===== GIVEN ENTRIES

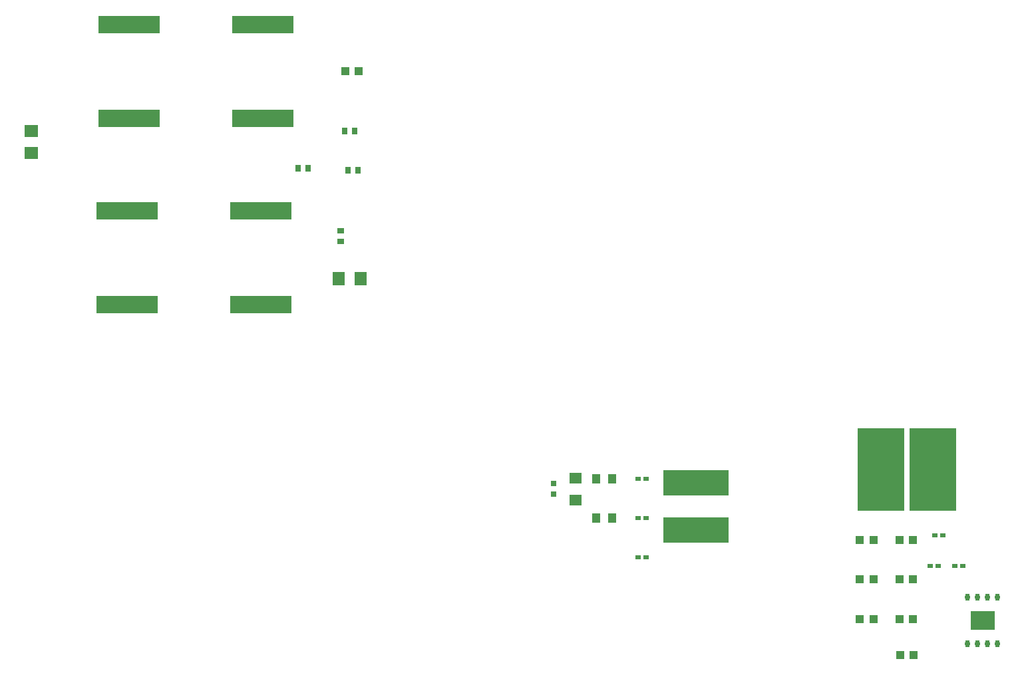
<source format=gtp>
G04 Layer_Color=8421504*
%FSLAX25Y25*%
%MOIN*%
G70*
G01*
G75*
%ADD10R,0.03000X0.03000*%
%ADD11O,0.02362X0.03740*%
%ADD12R,0.12205X0.09449*%
%ADD13R,0.04331X0.03937*%
%ADD14R,0.23386X0.41378*%
%ADD15R,0.02756X0.03543*%
%ADD16R,0.07087X0.06299*%
%ADD17R,0.02500X0.02000*%
%ADD18R,0.32559X0.12598*%
%ADD19R,0.04000X0.05000*%
%ADD20R,0.30512X0.08661*%
%ADD21R,0.03543X0.02756*%
%ADD22R,0.06299X0.07087*%
%ADD23R,0.06299X0.05512*%
D10*
X449500Y601000D02*
D03*
Y606500D02*
D03*
D11*
X672000Y549425D02*
D03*
X667000D02*
D03*
X662000D02*
D03*
X657000D02*
D03*
X672000Y526000D02*
D03*
X667000D02*
D03*
X662000D02*
D03*
X657000D02*
D03*
D12*
X664500Y537713D02*
D03*
D13*
X623241Y520500D02*
D03*
X629933D02*
D03*
X622752Y558311D02*
D03*
X629444D02*
D03*
X622752Y538626D02*
D03*
X629444D02*
D03*
X622752Y577996D02*
D03*
X629444D02*
D03*
X603067Y538626D02*
D03*
X609759D02*
D03*
X603067Y558311D02*
D03*
X609759D02*
D03*
X603067Y577996D02*
D03*
X609759D02*
D03*
X351846Y813000D02*
D03*
X345154D02*
D03*
D14*
X613673Y613500D02*
D03*
X639500D02*
D03*
D15*
X321441Y764500D02*
D03*
X326559D02*
D03*
X346441Y763500D02*
D03*
X351559D02*
D03*
X344941Y783000D02*
D03*
X350059D02*
D03*
D16*
X188000Y771988D02*
D03*
Y783012D02*
D03*
D17*
X650587Y565000D02*
D03*
X654587D02*
D03*
X638087D02*
D03*
X642087D02*
D03*
X640587Y580500D02*
D03*
X644587D02*
D03*
X495752Y569386D02*
D03*
X491752D02*
D03*
X495752Y608756D02*
D03*
X491752D02*
D03*
X495752Y589071D02*
D03*
X491752D02*
D03*
D18*
X521000Y606929D02*
D03*
Y583071D02*
D03*
D19*
X479067Y589071D02*
D03*
X471067D02*
D03*
X479067Y608756D02*
D03*
X471067D02*
D03*
D20*
X236996Y789496D02*
D03*
Y836504D02*
D03*
X304004Y789496D02*
D03*
Y836504D02*
D03*
X235996Y695996D02*
D03*
Y743004D02*
D03*
X303004Y695996D02*
D03*
Y743004D02*
D03*
D21*
X343000Y733059D02*
D03*
Y727941D02*
D03*
D22*
X353012Y709000D02*
D03*
X341988D02*
D03*
D23*
X460500Y609012D02*
D03*
Y597988D02*
D03*
M02*

</source>
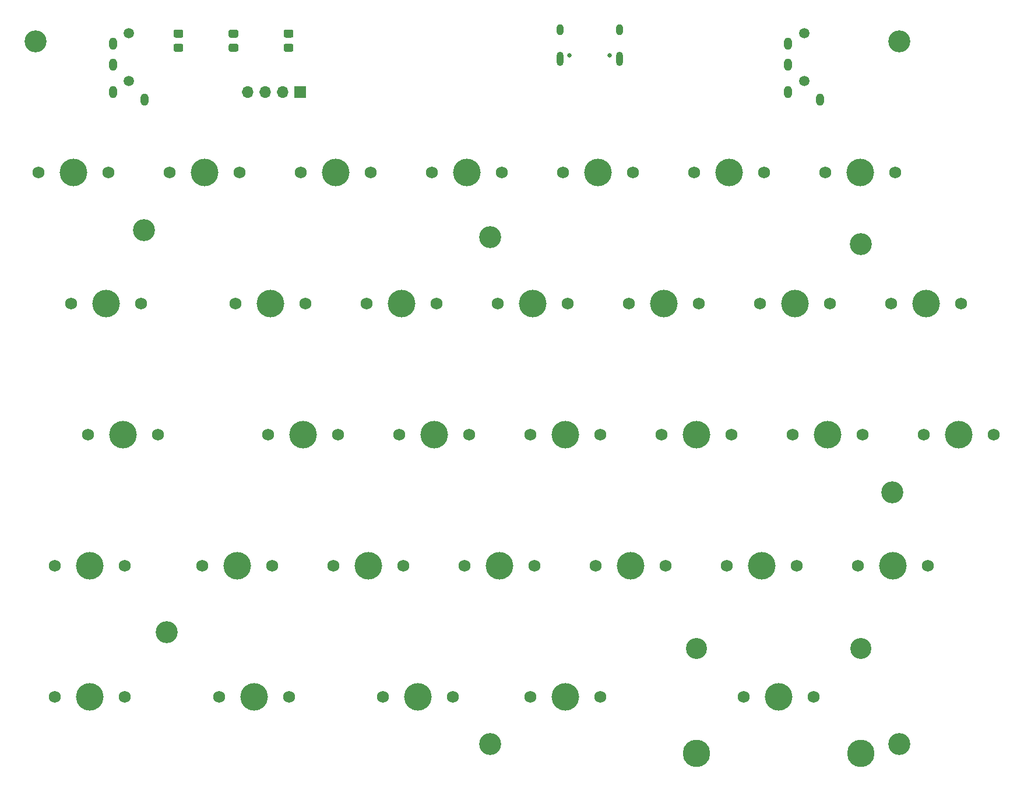
<source format=gbr>
%TF.GenerationSoftware,KiCad,Pcbnew,5.1.10*%
%TF.CreationDate,2021-08-04T23:16:11+02:00*%
%TF.ProjectId,keyboard,6b657962-6f61-4726-942e-6b696361645f,rev?*%
%TF.SameCoordinates,Original*%
%TF.FileFunction,Soldermask,Top*%
%TF.FilePolarity,Negative*%
%FSLAX46Y46*%
G04 Gerber Fmt 4.6, Leading zero omitted, Abs format (unit mm)*
G04 Created by KiCad (PCBNEW 5.1.10) date 2021-08-04 23:16:11*
%MOMM*%
%LPD*%
G01*
G04 APERTURE LIST*
%ADD10C,3.200000*%
%ADD11O,1.200000X1.800000*%
%ADD12C,1.500000*%
%ADD13O,1.700000X1.700000*%
%ADD14R,1.700000X1.700000*%
%ADD15O,1.000000X2.100000*%
%ADD16C,0.650000*%
%ADD17O,1.000000X1.600000*%
%ADD18C,1.750000*%
%ADD19C,4.000000*%
%ADD20C,3.048000*%
%ADD21C,3.987800*%
G04 APERTURE END LIST*
D10*
%TO.C,REF\u002A\u002A*%
X89566800Y-76043000D03*
%TD*%
%TO.C,REF\u002A\u002A*%
X139858800Y-77059000D03*
%TD*%
%TO.C,REF\u002A\u002A*%
X193706800Y-78075000D03*
%TD*%
%TO.C,REF\u002A\u002A*%
X92868800Y-134463000D03*
%TD*%
%TO.C,REF\u002A\u002A*%
X198278800Y-114143000D03*
%TD*%
%TO.C,REF\u002A\u002A*%
X139858800Y-150719000D03*
%TD*%
%TO.C,REF\u002A\u002A*%
X199294800Y-150719000D03*
%TD*%
%TO.C,REF\u002A\u002A*%
X199294800Y-48611000D03*
%TD*%
%TO.C,REF\u002A\u002A*%
X73818800Y-48611000D03*
%TD*%
%TO.C,LD3*%
G36*
G01*
X111042601Y-48089600D02*
X110142599Y-48089600D01*
G75*
G02*
X109892600Y-47839601I0J249999D01*
G01*
X109892600Y-47189599D01*
G75*
G02*
X110142599Y-46939600I249999J0D01*
G01*
X111042601Y-46939600D01*
G75*
G02*
X111292600Y-47189599I0J-249999D01*
G01*
X111292600Y-47839601D01*
G75*
G02*
X111042601Y-48089600I-249999J0D01*
G01*
G37*
G36*
G01*
X111042601Y-50139600D02*
X110142599Y-50139600D01*
G75*
G02*
X109892600Y-49889601I0J249999D01*
G01*
X109892600Y-49239599D01*
G75*
G02*
X110142599Y-48989600I249999J0D01*
G01*
X111042601Y-48989600D01*
G75*
G02*
X111292600Y-49239599I0J-249999D01*
G01*
X111292600Y-49889601D01*
G75*
G02*
X111042601Y-50139600I-249999J0D01*
G01*
G37*
%TD*%
%TO.C,LD2*%
G36*
G01*
X103042601Y-48089600D02*
X102142599Y-48089600D01*
G75*
G02*
X101892600Y-47839601I0J249999D01*
G01*
X101892600Y-47189599D01*
G75*
G02*
X102142599Y-46939600I249999J0D01*
G01*
X103042601Y-46939600D01*
G75*
G02*
X103292600Y-47189599I0J-249999D01*
G01*
X103292600Y-47839601D01*
G75*
G02*
X103042601Y-48089600I-249999J0D01*
G01*
G37*
G36*
G01*
X103042601Y-50139600D02*
X102142599Y-50139600D01*
G75*
G02*
X101892600Y-49889601I0J249999D01*
G01*
X101892600Y-49239599D01*
G75*
G02*
X102142599Y-48989600I249999J0D01*
G01*
X103042601Y-48989600D01*
G75*
G02*
X103292600Y-49239599I0J-249999D01*
G01*
X103292600Y-49889601D01*
G75*
G02*
X103042601Y-50139600I-249999J0D01*
G01*
G37*
%TD*%
%TO.C,LD1*%
G36*
G01*
X95042601Y-50139600D02*
X94142599Y-50139600D01*
G75*
G02*
X93892600Y-49889601I0J249999D01*
G01*
X93892600Y-49239599D01*
G75*
G02*
X94142599Y-48989600I249999J0D01*
G01*
X95042601Y-48989600D01*
G75*
G02*
X95292600Y-49239599I0J-249999D01*
G01*
X95292600Y-49889601D01*
G75*
G02*
X95042601Y-50139600I-249999J0D01*
G01*
G37*
G36*
G01*
X95042601Y-48089600D02*
X94142599Y-48089600D01*
G75*
G02*
X93892600Y-47839601I0J249999D01*
G01*
X93892600Y-47189599D01*
G75*
G02*
X94142599Y-46939600I249999J0D01*
G01*
X95042601Y-46939600D01*
G75*
G02*
X95292600Y-47189599I0J-249999D01*
G01*
X95292600Y-47839601D01*
G75*
G02*
X95042601Y-48089600I-249999J0D01*
G01*
G37*
%TD*%
D11*
%TO.C,J4*%
X183177200Y-49017000D03*
X183177200Y-52017000D03*
X183177200Y-56017000D03*
X187777200Y-57117000D03*
D12*
X185477200Y-47417000D03*
X185477200Y-54417000D03*
%TD*%
%TO.C,J3*%
X87407800Y-54417000D03*
X87407800Y-47417000D03*
D11*
X89707800Y-57117000D03*
X85107800Y-56017000D03*
X85107800Y-52017000D03*
X85107800Y-49017000D03*
%TD*%
D13*
%TO.C,J2*%
X104648000Y-56007000D03*
X107188000Y-56007000D03*
X109728000Y-56007000D03*
D14*
X112268000Y-56007000D03*
%TD*%
D15*
%TO.C,J1*%
X158639001Y-51163999D03*
X149999001Y-51163999D03*
D16*
X151429001Y-50633999D03*
D17*
X149999001Y-46983999D03*
D16*
X157209001Y-50633999D03*
D17*
X158639001Y-46983999D03*
%TD*%
D18*
%TO.C,SW9*%
X113011000Y-86722000D03*
X102851000Y-86722000D03*
D19*
X107931000Y-86722000D03*
%TD*%
D18*
%TO.C,SW8*%
X89198500Y-86722000D03*
X79038500Y-86722000D03*
D19*
X84118500Y-86722000D03*
%TD*%
D18*
%TO.C,SW7*%
X198736000Y-67672000D03*
X188576000Y-67672000D03*
D19*
X193656000Y-67672000D03*
%TD*%
D18*
%TO.C,SW6*%
X179686000Y-67672000D03*
X169526000Y-67672000D03*
D19*
X174606000Y-67672000D03*
%TD*%
D18*
%TO.C,SW5*%
X160636000Y-67672000D03*
X150476000Y-67672000D03*
D19*
X155556000Y-67672000D03*
%TD*%
D18*
%TO.C,SW4*%
X141586000Y-67672000D03*
X131426000Y-67672000D03*
D19*
X136506000Y-67672000D03*
%TD*%
D18*
%TO.C,SW33*%
X186829750Y-143872000D03*
X176669750Y-143872000D03*
D19*
X181749750Y-143872000D03*
%TD*%
D18*
%TO.C,SW32*%
X155873500Y-143872000D03*
X145713500Y-143872000D03*
D19*
X150793500Y-143872000D03*
%TD*%
D18*
%TO.C,SW31*%
X134442250Y-143872000D03*
X124282250Y-143872000D03*
D19*
X129362250Y-143872000D03*
%TD*%
D18*
%TO.C,SW30*%
X110629750Y-143872000D03*
X100469750Y-143872000D03*
D19*
X105549750Y-143872000D03*
%TD*%
D18*
%TO.C,SW3*%
X122536000Y-67672000D03*
X112376000Y-67672000D03*
D19*
X117456000Y-67672000D03*
%TD*%
D18*
%TO.C,SW29*%
X86817250Y-143872000D03*
X76657250Y-143872000D03*
D19*
X81737250Y-143872000D03*
%TD*%
D18*
%TO.C,SW28*%
X203498500Y-124822000D03*
X193338500Y-124822000D03*
D19*
X198418500Y-124822000D03*
%TD*%
D18*
%TO.C,SW27*%
X184448500Y-124822000D03*
X174288500Y-124822000D03*
D19*
X179368500Y-124822000D03*
%TD*%
D18*
%TO.C,SW26*%
X165398500Y-124822000D03*
X155238500Y-124822000D03*
D19*
X160318500Y-124822000D03*
%TD*%
D18*
%TO.C,SW25*%
X146348500Y-124822000D03*
X136188500Y-124822000D03*
D19*
X141268500Y-124822000D03*
%TD*%
D18*
%TO.C,SW24*%
X127298500Y-124822000D03*
X117138500Y-124822000D03*
D19*
X122218500Y-124822000D03*
%TD*%
D18*
%TO.C,SW23*%
X108248500Y-124822000D03*
X98088500Y-124822000D03*
D19*
X103168500Y-124822000D03*
%TD*%
D18*
%TO.C,SW22*%
X86817250Y-124822000D03*
X76657250Y-124822000D03*
D19*
X81737250Y-124822000D03*
%TD*%
D18*
%TO.C,SW21*%
X213023500Y-105772000D03*
X202863500Y-105772000D03*
D19*
X207943500Y-105772000D03*
%TD*%
D18*
%TO.C,SW20*%
X193973500Y-105772000D03*
X183813500Y-105772000D03*
D19*
X188893500Y-105772000D03*
%TD*%
D18*
%TO.C,SW2*%
X103486000Y-67672000D03*
X93326000Y-67672000D03*
D19*
X98406000Y-67672000D03*
%TD*%
D18*
%TO.C,SW19*%
X174923500Y-105772000D03*
X164763500Y-105772000D03*
D19*
X169843500Y-105772000D03*
%TD*%
D18*
%TO.C,SW18*%
X155873500Y-105772000D03*
X145713500Y-105772000D03*
D19*
X150793500Y-105772000D03*
%TD*%
D18*
%TO.C,SW17*%
X136823500Y-105772000D03*
X126663500Y-105772000D03*
D19*
X131743500Y-105772000D03*
%TD*%
D18*
%TO.C,SW16*%
X117773500Y-105772000D03*
X107613500Y-105772000D03*
D19*
X112693500Y-105772000D03*
%TD*%
D18*
%TO.C,SW15*%
X91579750Y-105772000D03*
X81419750Y-105772000D03*
D19*
X86499750Y-105772000D03*
%TD*%
D18*
%TO.C,SW14*%
X208261000Y-86722000D03*
X198101000Y-86722000D03*
D19*
X203181000Y-86722000D03*
%TD*%
D18*
%TO.C,SW13*%
X189211000Y-86722000D03*
X179051000Y-86722000D03*
D19*
X184131000Y-86722000D03*
%TD*%
D18*
%TO.C,SW12*%
X170161000Y-86722000D03*
X160001000Y-86722000D03*
D19*
X165081000Y-86722000D03*
%TD*%
D18*
%TO.C,SW11*%
X151111000Y-86722000D03*
X140951000Y-86722000D03*
D19*
X146031000Y-86722000D03*
%TD*%
D18*
%TO.C,SW10*%
X132061000Y-86722000D03*
X121901000Y-86722000D03*
D19*
X126981000Y-86722000D03*
%TD*%
D18*
%TO.C,SW1*%
X84436000Y-67672000D03*
X74276000Y-67672000D03*
D19*
X79356000Y-67672000D03*
%TD*%
D20*
%TO.C,ST33*%
X193687750Y-136887000D03*
X169811750Y-136887000D03*
D21*
X193687750Y-152127000D03*
X169811750Y-152127000D03*
%TD*%
M02*

</source>
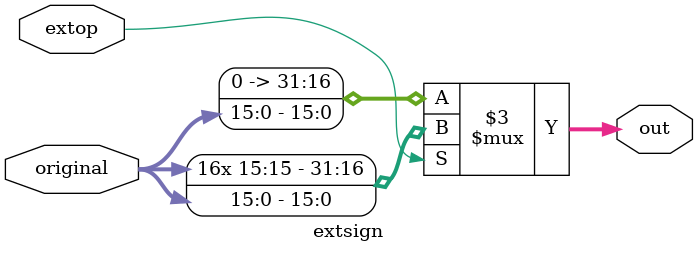
<source format=v>
`timescale 1ns / 1ps

module extsign(
    input extop,
    input [15:0] original,
    output reg [31:0] out
);
    always @(*) begin
        if (extop)
            out = { {16{original[15]}}, original };
        else
            out = { 16'h0000, original };
    end
endmodule

</source>
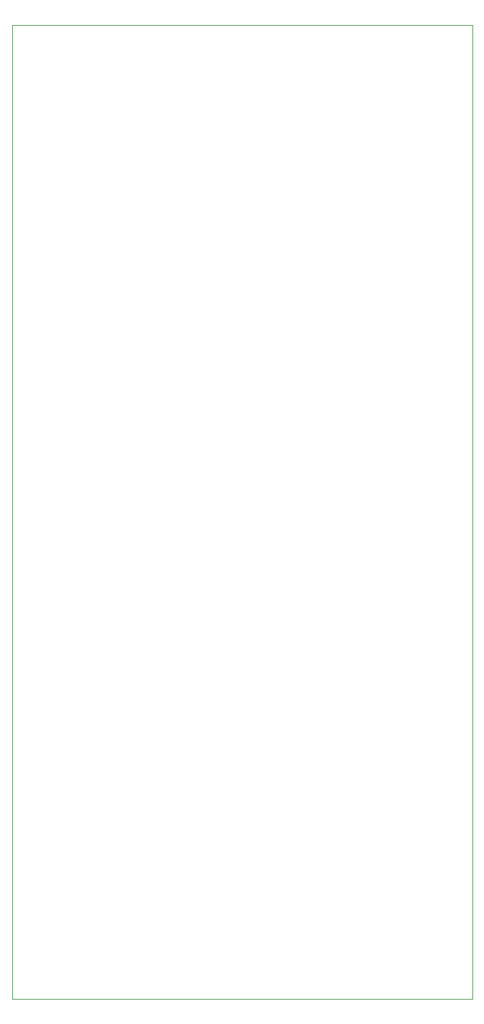
<source format=gbr>
G04 #@! TF.GenerationSoftware,KiCad,Pcbnew,(5.1.5)-3*
G04 #@! TF.CreationDate,2020-05-17T16:45:55+01:00*
G04 #@! TF.ProjectId,Addatone Panel,41646461-746f-46e6-9520-50616e656c2e,rev?*
G04 #@! TF.SameCoordinates,Original*
G04 #@! TF.FileFunction,Profile,NP*
%FSLAX46Y46*%
G04 Gerber Fmt 4.6, Leading zero omitted, Abs format (unit mm)*
G04 Created by KiCad (PCBNEW (5.1.5)-3) date 2020-05-17 16:45:55*
%MOMM*%
%LPD*%
G04 APERTURE LIST*
%ADD10C,0.100000*%
G04 APERTURE END LIST*
D10*
X99600000Y-168900000D02*
X160400000Y-168900000D01*
X99600000Y-40400000D02*
X99600000Y-168900000D01*
X160400000Y-40400000D02*
X160400000Y-168900000D01*
X99600000Y-40400000D02*
X160400000Y-40400000D01*
M02*

</source>
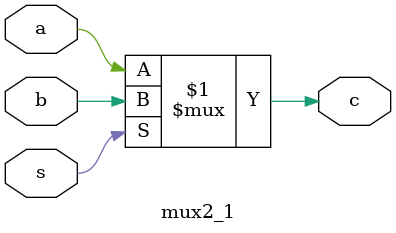
<source format=v>
module mux2_1 (
    input a,
    input b,
    input s,
    output c
);
    
    assign c = s ? b : a;

endmodule
</source>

==========

REQUEST: Go through the material and copy each line in which the word "input" occurs.

WRITTEN RESPONSE:
    input extop,
    input [15:0] original,
    input a,
    input b,
    input s,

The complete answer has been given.